PROBLEM DESCRIPTION:
Look through the material that follows and show every line with the string "right".

TASK INPUT:

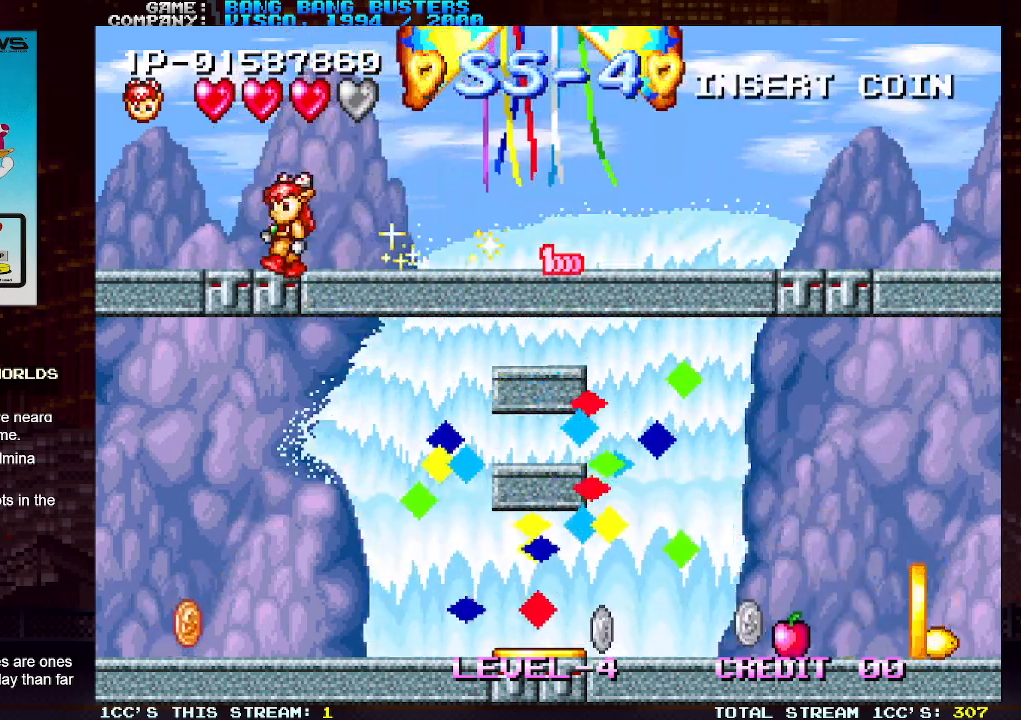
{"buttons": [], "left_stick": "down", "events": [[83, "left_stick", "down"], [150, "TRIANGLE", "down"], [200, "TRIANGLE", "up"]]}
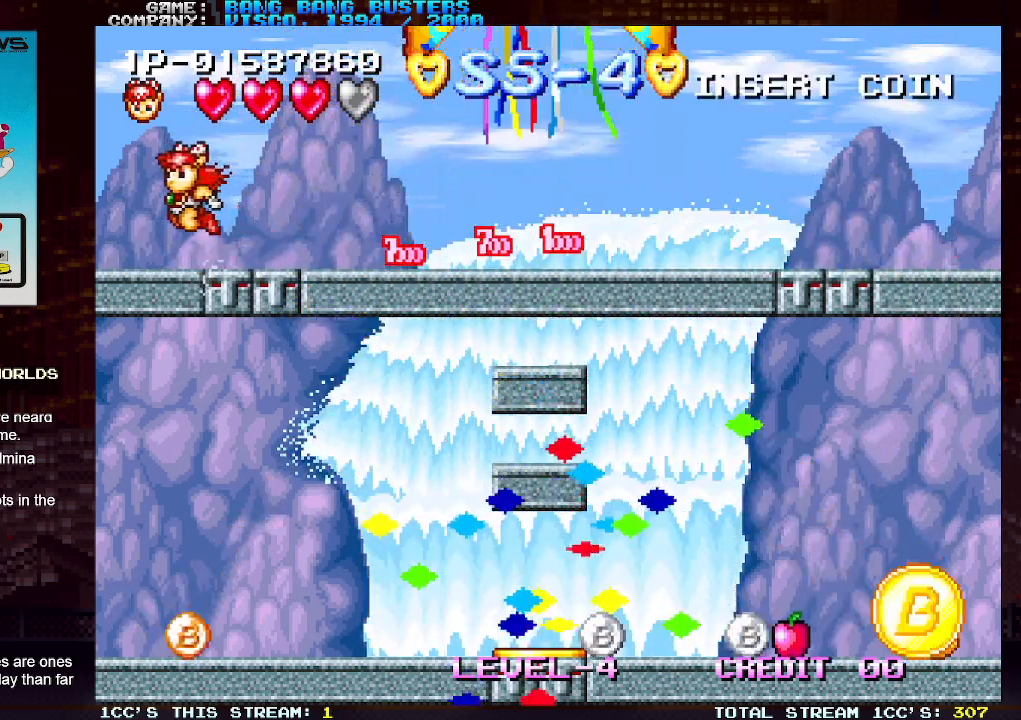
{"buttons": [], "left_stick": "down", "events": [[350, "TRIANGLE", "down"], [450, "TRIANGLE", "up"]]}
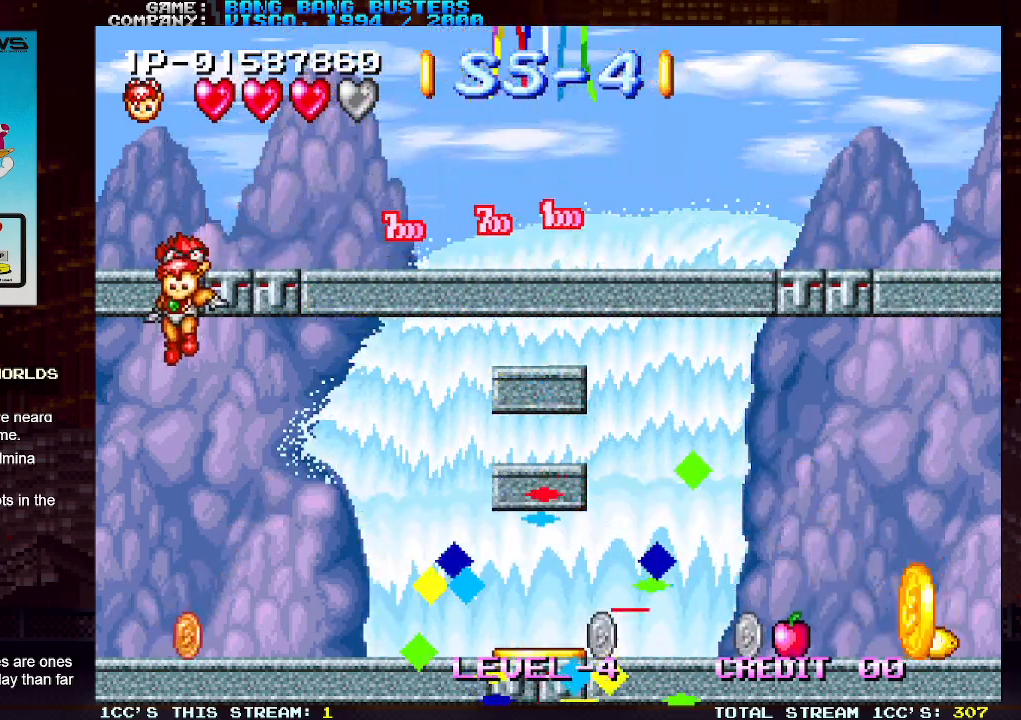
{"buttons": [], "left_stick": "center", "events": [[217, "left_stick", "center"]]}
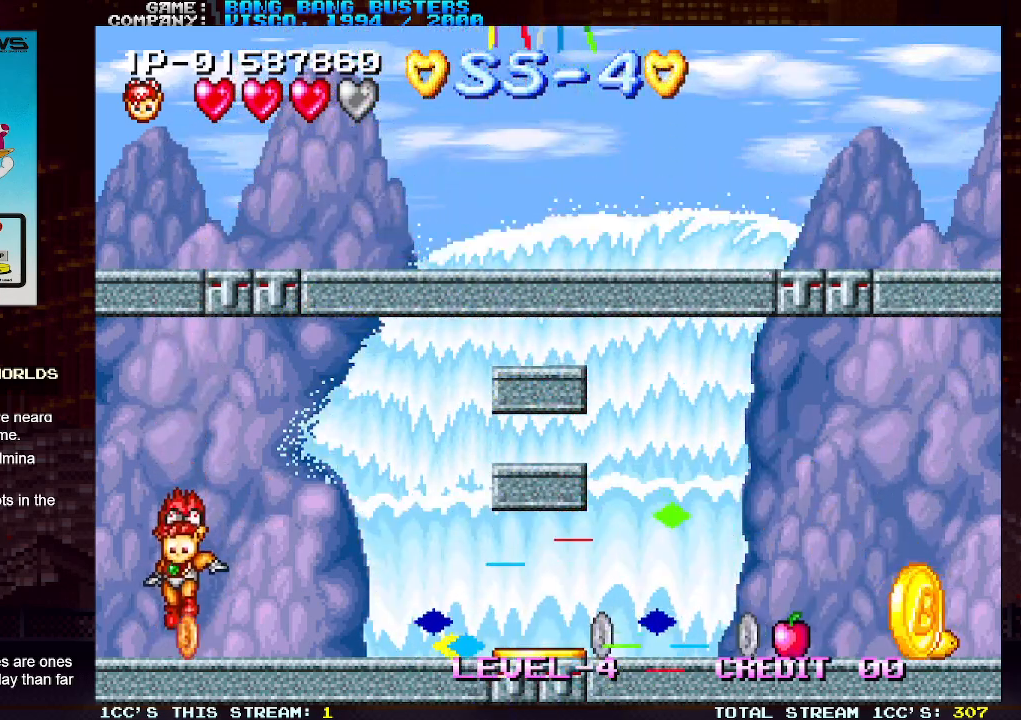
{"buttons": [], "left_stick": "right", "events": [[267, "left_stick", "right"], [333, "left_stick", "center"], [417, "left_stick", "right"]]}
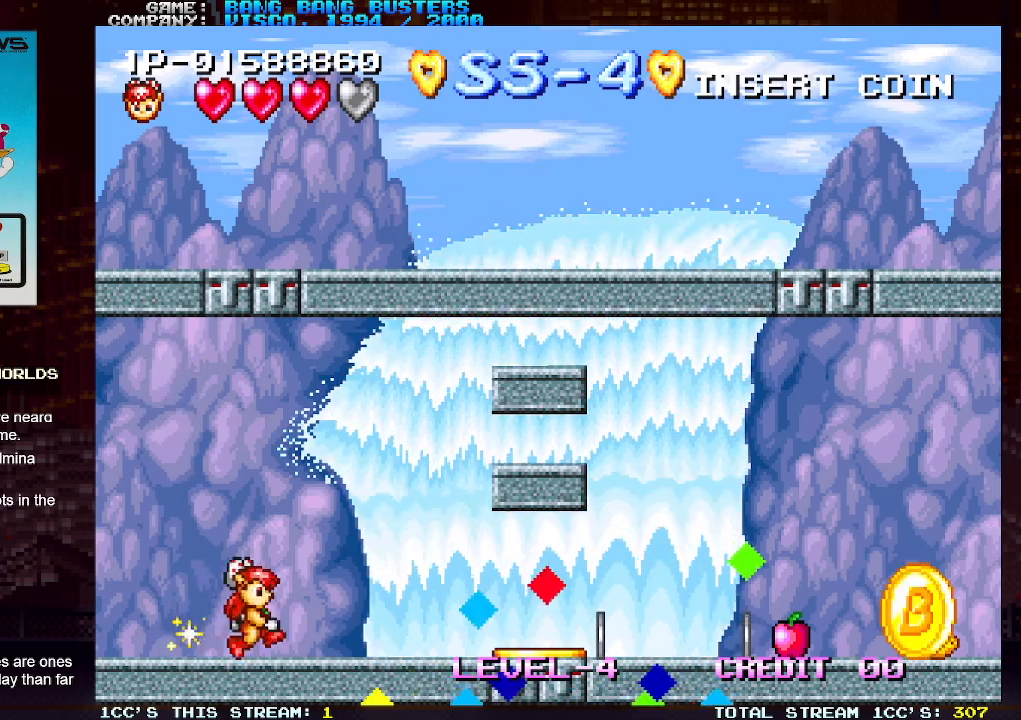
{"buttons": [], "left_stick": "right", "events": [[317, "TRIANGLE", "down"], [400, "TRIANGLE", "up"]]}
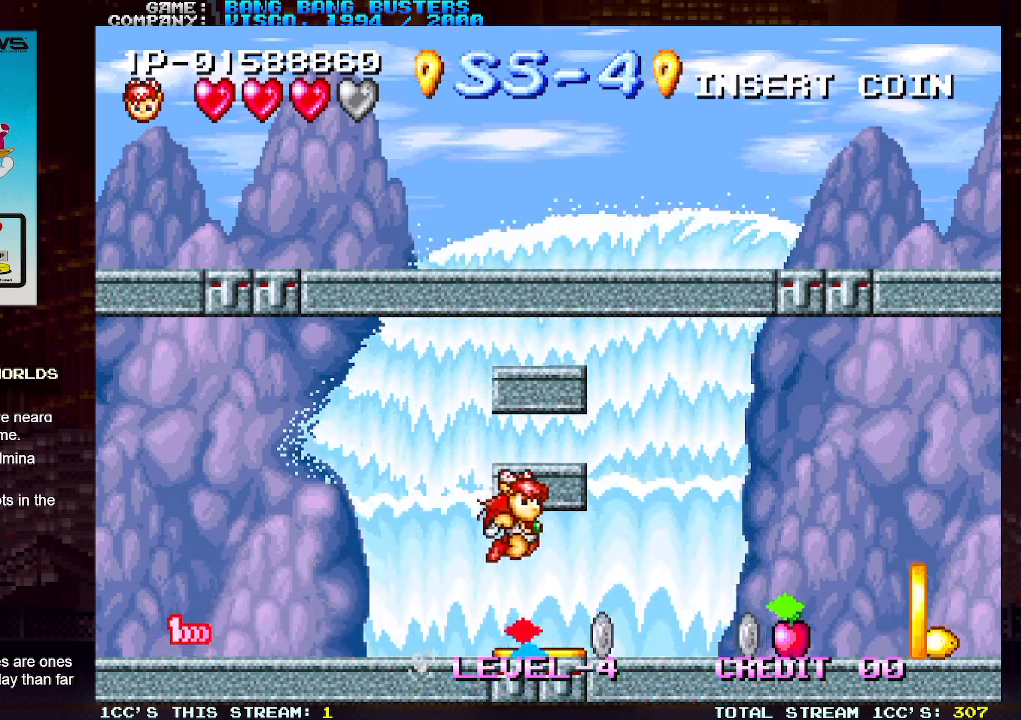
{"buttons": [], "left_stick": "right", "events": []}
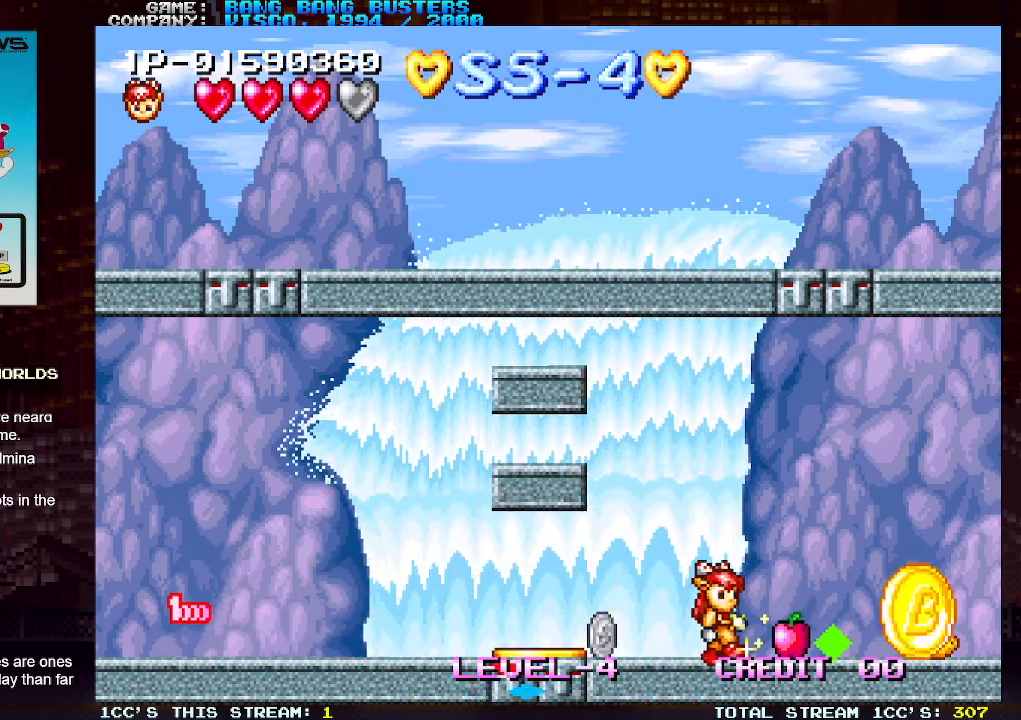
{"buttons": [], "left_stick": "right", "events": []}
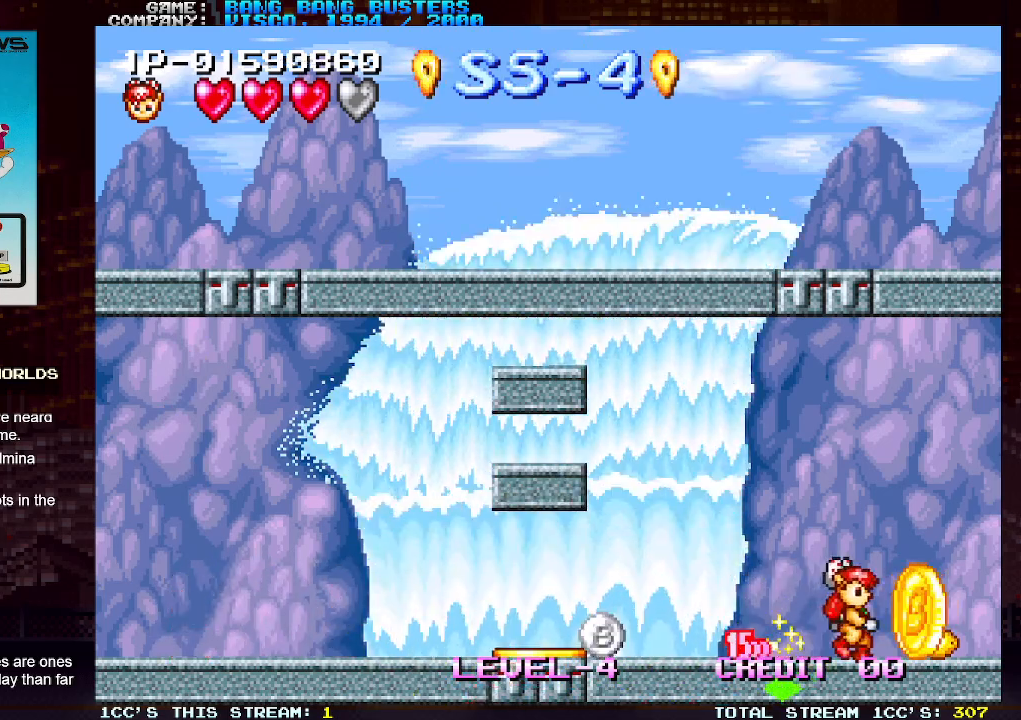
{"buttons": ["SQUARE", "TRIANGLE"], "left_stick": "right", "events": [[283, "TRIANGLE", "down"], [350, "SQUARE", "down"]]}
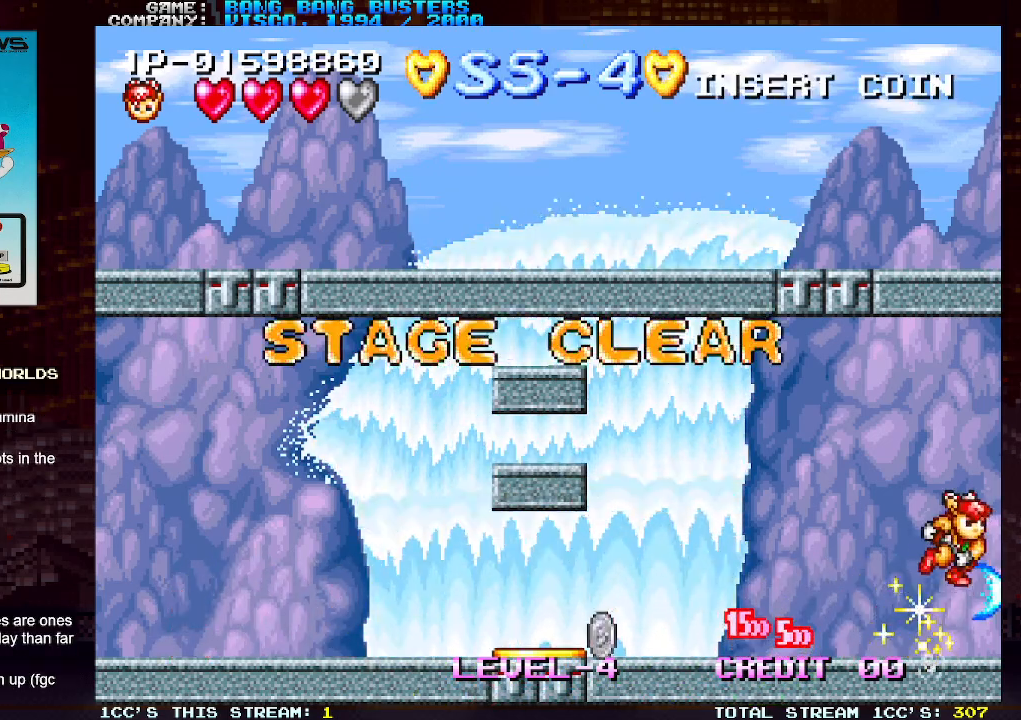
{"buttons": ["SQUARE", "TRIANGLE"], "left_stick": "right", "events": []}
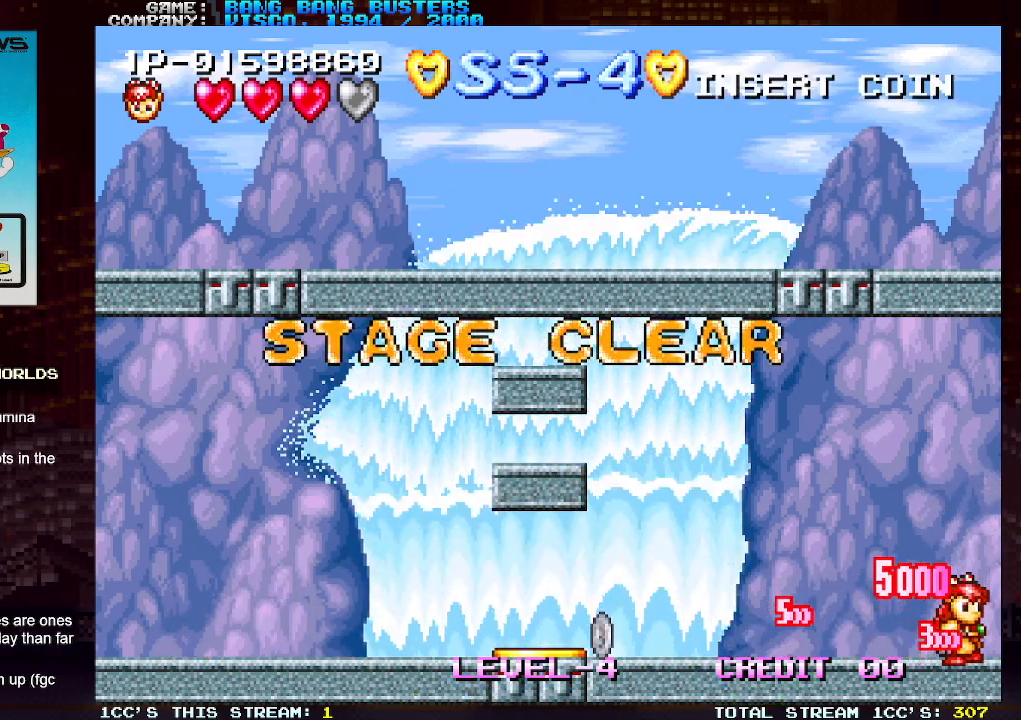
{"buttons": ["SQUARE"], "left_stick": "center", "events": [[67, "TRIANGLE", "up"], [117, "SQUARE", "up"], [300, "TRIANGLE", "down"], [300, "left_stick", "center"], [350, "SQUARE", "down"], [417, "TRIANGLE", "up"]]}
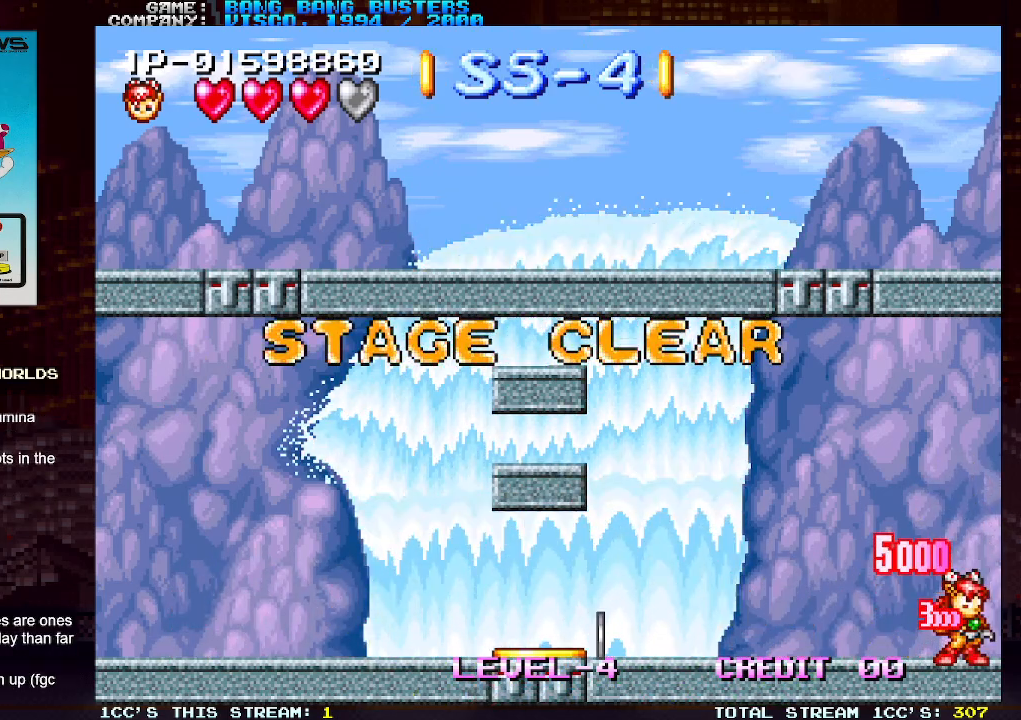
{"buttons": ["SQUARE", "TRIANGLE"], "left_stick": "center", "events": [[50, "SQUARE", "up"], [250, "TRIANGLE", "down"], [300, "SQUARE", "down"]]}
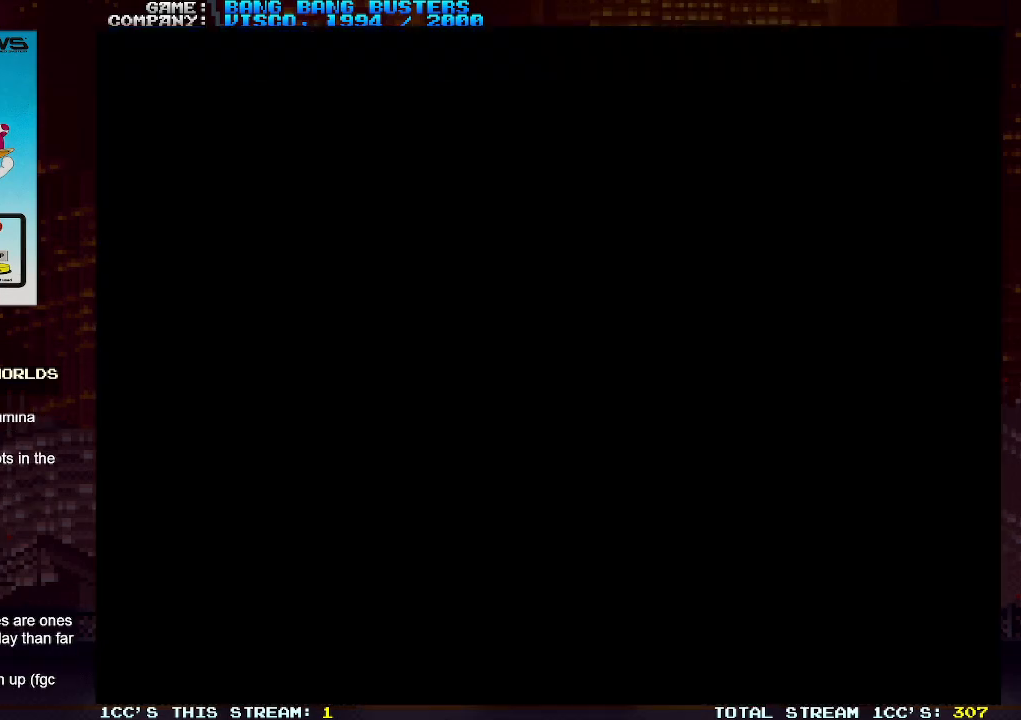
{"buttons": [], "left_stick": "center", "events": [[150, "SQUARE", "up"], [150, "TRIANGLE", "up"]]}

TASK RESULT:
{"buttons": [], "left_stick": "right", "events": [[267, "left_stick", "right"], [333, "left_stick", "center"], [417, "left_stick", "right"]]}
{"buttons": [], "left_stick": "right", "events": [[317, "TRIANGLE", "down"], [400, "TRIANGLE", "up"]]}
{"buttons": [], "left_stick": "right", "events": []}
{"buttons": [], "left_stick": "right", "events": []}
{"buttons": ["SQUARE", "TRIANGLE"], "left_stick": "right", "events": [[283, "TRIANGLE", "down"], [350, "SQUARE", "down"]]}
{"buttons": ["SQUARE", "TRIANGLE"], "left_stick": "right", "events": []}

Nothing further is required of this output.